Kuthiyottam is a ritualistic symbolic representation of human bali (homicide). Folklore exponents see this art form, with enchanting well structured choreography and songs, as one among the rare Adi Dravida folklore traditions still preserved and practiced in Central Kerala in accordance to the true tradition and environment. Typical to the Adi Dravida folk dances and songs, the movements and formations of dancers (clad in white thorthu and banyan) choreographed in Kuthiyottam are quick, peaks at a particular point and ends abruptly. The traditional songs also start in a stylish slow pace, then gain momentum and ends abruptly.
Kuthiyotta Kalaris’, run by Kuthiyotta Ashans (Teachers or leaders), train the group to perform the dances and songs. Normally, the training starts about one to two months before the season. Young boys between 8 to 14 years are taught Kuthiyottam, a ritual dance in the house amidst a big social gathering before the portrait of the deity. Early in the morning on Bharani, after the feast and other rituals, the boys whose bodies are coiled with silver wires, one end of which is tied around his neck and an arecanut fixed on the tip of a knife held high over his head are taken in procession to the temple with the accompaniment of beating of drums, music, ornamental umbrellas, and other classical folk art forms, and richly caparisoned elephants.

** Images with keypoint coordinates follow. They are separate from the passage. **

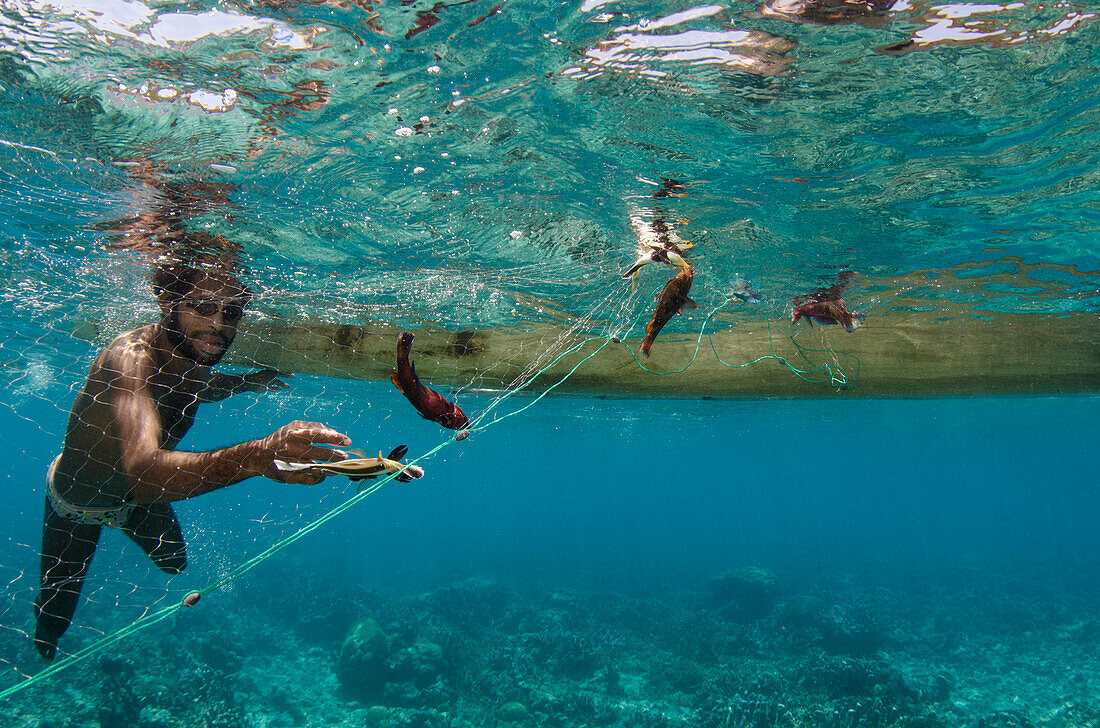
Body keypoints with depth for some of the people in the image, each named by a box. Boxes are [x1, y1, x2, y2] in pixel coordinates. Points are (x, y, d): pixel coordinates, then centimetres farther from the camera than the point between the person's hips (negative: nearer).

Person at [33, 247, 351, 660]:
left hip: (137, 492, 6)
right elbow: (143, 471, -63)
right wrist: (257, 456, -77)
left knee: (174, 563, 24)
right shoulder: (129, 358, -44)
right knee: (53, 619, 7)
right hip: (75, 500, -5)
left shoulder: (193, 358, -20)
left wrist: (247, 383, -5)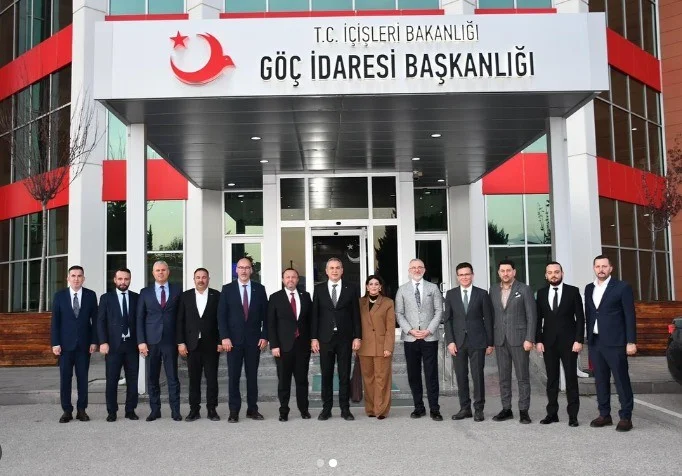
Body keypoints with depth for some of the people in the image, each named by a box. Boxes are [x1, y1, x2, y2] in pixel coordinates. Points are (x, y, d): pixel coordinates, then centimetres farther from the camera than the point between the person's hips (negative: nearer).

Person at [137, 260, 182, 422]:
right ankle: (155, 410, 15)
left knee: (173, 377, 1)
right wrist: (141, 341, -3)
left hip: (170, 340, -1)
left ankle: (175, 410, 8)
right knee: (152, 378, 6)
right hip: (151, 341, 1)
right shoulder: (145, 292, 8)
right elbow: (140, 318, 6)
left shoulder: (177, 290, 6)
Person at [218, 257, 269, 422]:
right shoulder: (227, 289, 3)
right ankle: (234, 411, 6)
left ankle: (252, 409, 13)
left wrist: (264, 336, -1)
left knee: (252, 375, 6)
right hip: (234, 339, -1)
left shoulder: (259, 289, 6)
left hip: (254, 339, 1)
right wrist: (224, 337, -9)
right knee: (233, 376, 1)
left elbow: (265, 315, 6)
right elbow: (221, 315, 0)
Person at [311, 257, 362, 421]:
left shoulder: (351, 288, 3)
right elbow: (314, 315, 4)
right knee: (326, 375, 6)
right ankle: (326, 409, 15)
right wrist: (313, 338, -2)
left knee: (345, 375, 5)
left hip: (345, 338, -1)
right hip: (325, 338, 1)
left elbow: (356, 314, 2)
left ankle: (345, 409, 13)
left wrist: (357, 337, -4)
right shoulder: (319, 289, 5)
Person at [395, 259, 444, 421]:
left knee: (431, 374, -1)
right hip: (410, 338, 1)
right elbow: (399, 313, 4)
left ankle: (434, 409, 4)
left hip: (429, 337, -1)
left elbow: (439, 311, 3)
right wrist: (410, 330, -8)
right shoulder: (402, 290, 8)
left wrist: (429, 330, -8)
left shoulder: (433, 288, 7)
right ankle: (419, 407, 16)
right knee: (413, 374, 6)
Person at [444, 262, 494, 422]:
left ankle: (479, 409, 10)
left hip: (477, 341, -2)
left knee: (478, 376, 0)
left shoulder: (482, 294, 3)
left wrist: (490, 343, 1)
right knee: (461, 377, 5)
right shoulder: (451, 294, 7)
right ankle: (465, 408, 14)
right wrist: (450, 341, -4)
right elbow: (448, 319, 5)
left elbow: (488, 319, 3)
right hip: (458, 341, 2)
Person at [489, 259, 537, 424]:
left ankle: (524, 411, 8)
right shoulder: (493, 290, 9)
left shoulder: (524, 290, -2)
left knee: (523, 377, 1)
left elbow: (531, 316, -5)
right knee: (503, 377, 9)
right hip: (500, 340, 4)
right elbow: (491, 314, 9)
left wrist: (529, 339, -11)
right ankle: (506, 409, 16)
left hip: (518, 339, -4)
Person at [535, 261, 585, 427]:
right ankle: (552, 413, 12)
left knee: (571, 378, 0)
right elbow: (538, 319, 8)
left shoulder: (573, 291, 0)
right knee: (551, 379, 6)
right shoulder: (541, 293, 7)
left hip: (568, 342, -2)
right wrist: (538, 340, 0)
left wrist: (579, 340, -10)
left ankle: (573, 415, 6)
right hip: (548, 342, 3)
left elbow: (580, 317, -2)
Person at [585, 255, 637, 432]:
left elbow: (630, 316, -6)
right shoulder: (589, 289, 13)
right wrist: (588, 338, 10)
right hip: (595, 342, 5)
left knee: (622, 380, -2)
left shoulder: (622, 287, -3)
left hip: (615, 342, -5)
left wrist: (631, 342, -11)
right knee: (601, 380, 9)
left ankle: (626, 417, 5)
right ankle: (604, 414, 17)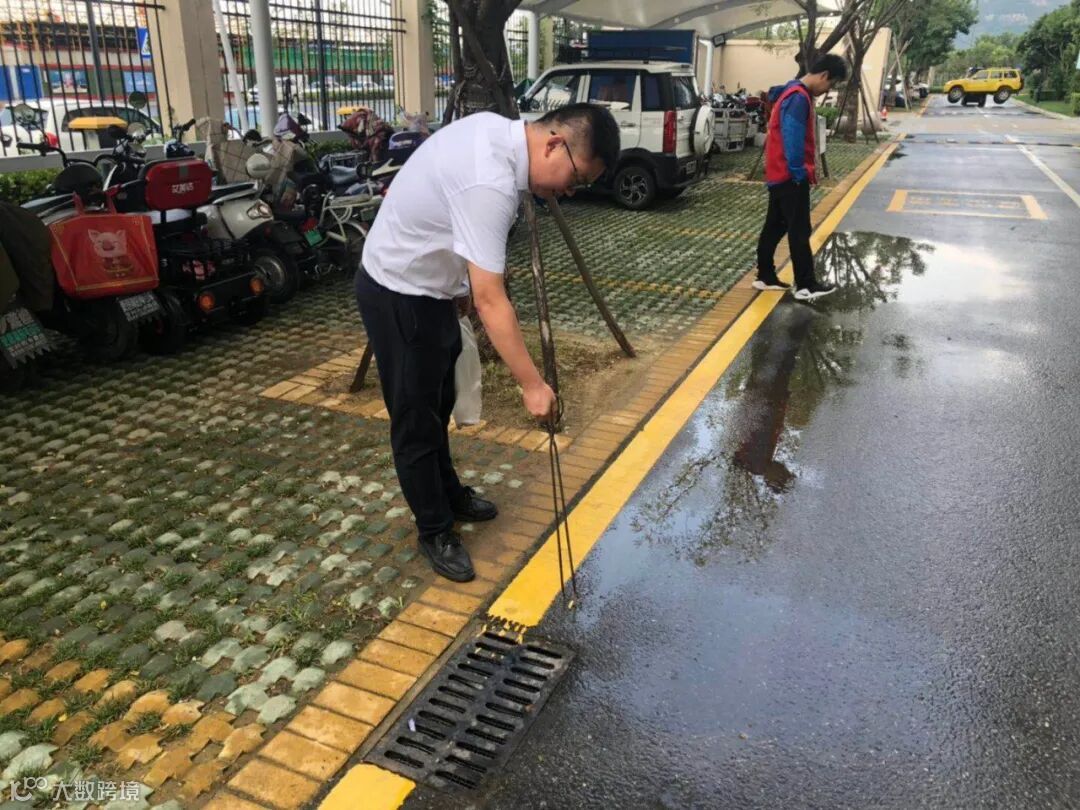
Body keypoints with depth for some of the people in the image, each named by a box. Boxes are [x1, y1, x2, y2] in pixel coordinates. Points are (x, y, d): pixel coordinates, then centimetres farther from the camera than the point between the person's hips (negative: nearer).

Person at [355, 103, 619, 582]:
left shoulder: (496, 129, -2)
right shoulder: (490, 183, -33)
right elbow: (490, 300, -34)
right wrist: (532, 384, -30)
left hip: (427, 282, 10)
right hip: (399, 294, -10)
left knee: (440, 403, 22)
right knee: (416, 420, 3)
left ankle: (448, 494, 41)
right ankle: (434, 531, 19)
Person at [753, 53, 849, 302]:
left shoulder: (797, 94, 15)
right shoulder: (799, 98, -18)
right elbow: (793, 139, -23)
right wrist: (799, 173, -19)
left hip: (780, 174, 10)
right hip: (790, 176, -10)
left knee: (774, 227, 13)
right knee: (799, 231, -5)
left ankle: (765, 277, 20)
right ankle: (806, 286, 1)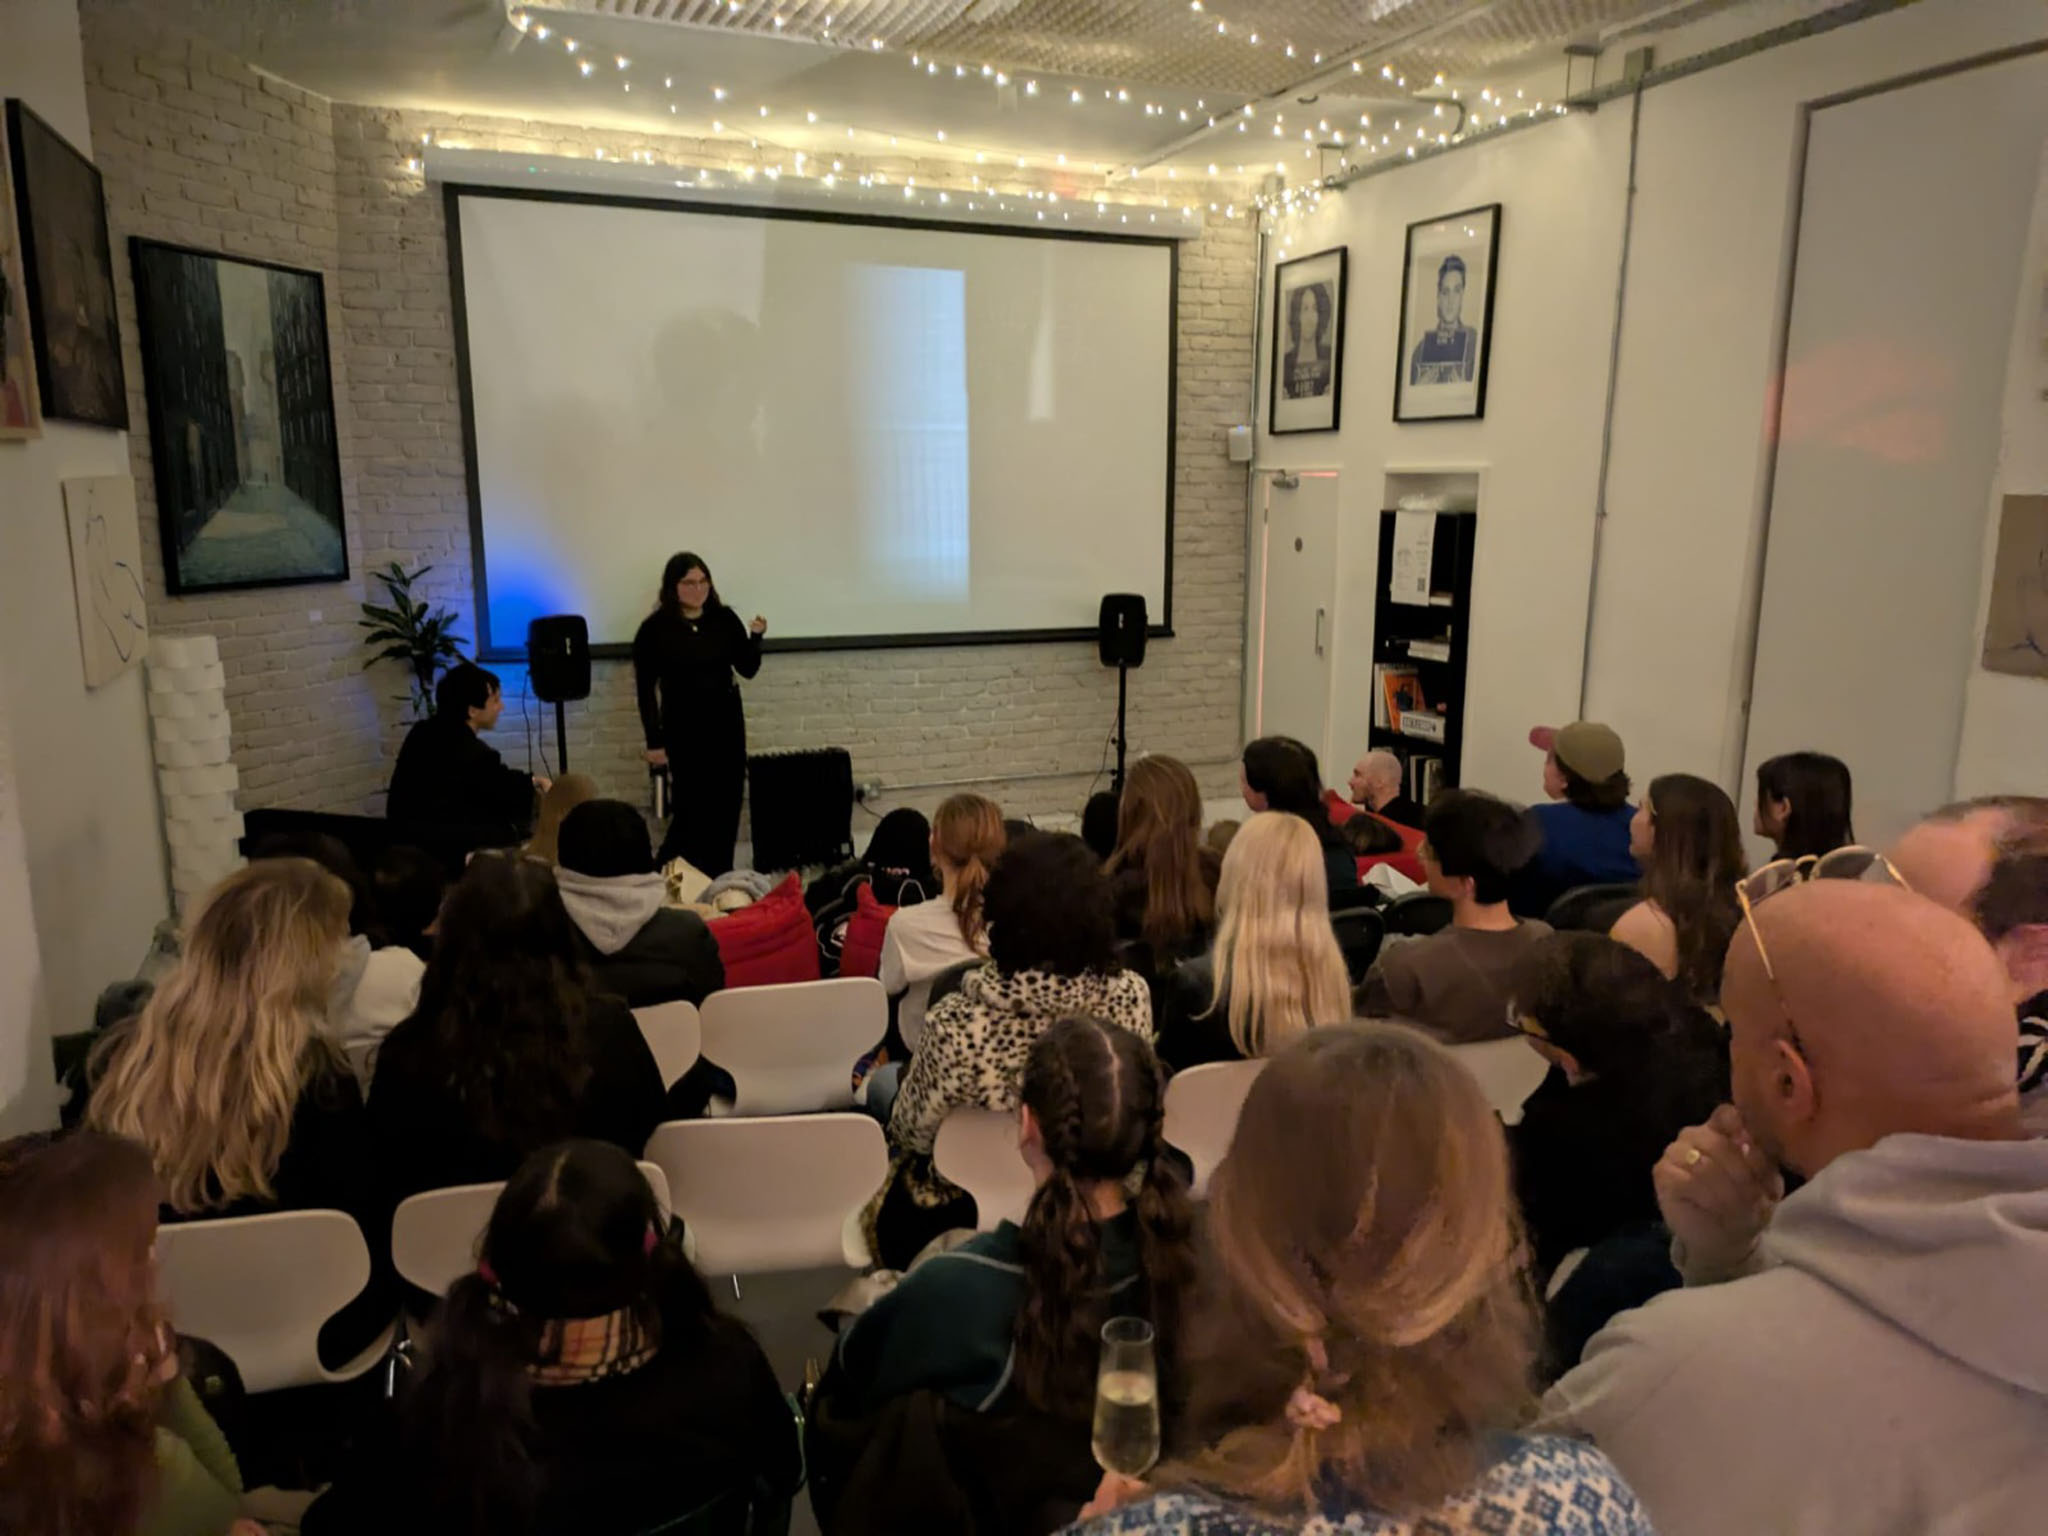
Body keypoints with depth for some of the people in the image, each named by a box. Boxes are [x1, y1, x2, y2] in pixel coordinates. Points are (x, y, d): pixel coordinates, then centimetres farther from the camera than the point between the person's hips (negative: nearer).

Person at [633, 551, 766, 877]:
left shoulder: (724, 618, 0)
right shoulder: (655, 628, -9)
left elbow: (748, 669, 4)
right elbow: (646, 688, -6)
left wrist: (756, 637, -15)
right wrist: (654, 741, -8)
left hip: (727, 722, 4)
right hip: (683, 728, -4)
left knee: (727, 806, 6)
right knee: (694, 807, -4)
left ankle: (719, 881, 18)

All through the way to the temple tender coconut water will be continually poured on his body. After the circumambulation the boys stands at a position facing the Sreekovil (Sanctum Sanctorum) and begins to dance. This ceremony ends with dragging the coil pierced to the skin whereby a few drops of blood comes out.
On this day just after midday the residents of the locality bring huge decorated effigies of Bhima panchalia, Hanuman and extremely beautiful tall chariots in wheeled platforms, and after having darshan the parties take up their respective position in the paddy fields lying east of the temple.
During the night, the image of Devi will be carried in procession to the effigies stationed in the paddy fields. On the next day these structures will be taken back. A big bazaar is also held at Chetikulangara as part of this festival. Kuthiyottam is the main vazipadu of the Chettikulangara temple, Mavelikkara.
In respect of Fine Arts, the State has an abounding tradition of both ancient and contemporary art and artists.The traditional Kerala murals are found in ancient temples, churches and palaces across the State. These paintings, mostly dating back between the 9th to 12th centuries AD, display a distinct style, and a colour code which is predominantly ochre and green.
Like the rest of India, religious diversity is very prominent in Kerala. The principal religions are Hinduism, Christianity, and Islam; Jainism, Judaism, Sikhism, and Buddhism have smaller followings. The states historic ties with the rest of the world has resulted in the state having many famous temples, churches, and mosques. The Paradesi Synagogue in Kochi is the oldest in the Commonwealth of Nations.
Recognising the potential of tourism in the diversity of religious faiths, related festivals and structures, the tourism department launched a Pilgrimage tourism project.
Major pilgrim tourism attractions include Guruvayur, Sabarimala, Malayatoor, Paradesi Synagogue, St. Mary's Forane (Martha Mariam) Church Kuravilangad built in 105 A.D, Attukal Pongala(which has the Guinness record for being the largest gathering of women in the planet), and Chettikulangara Bharani.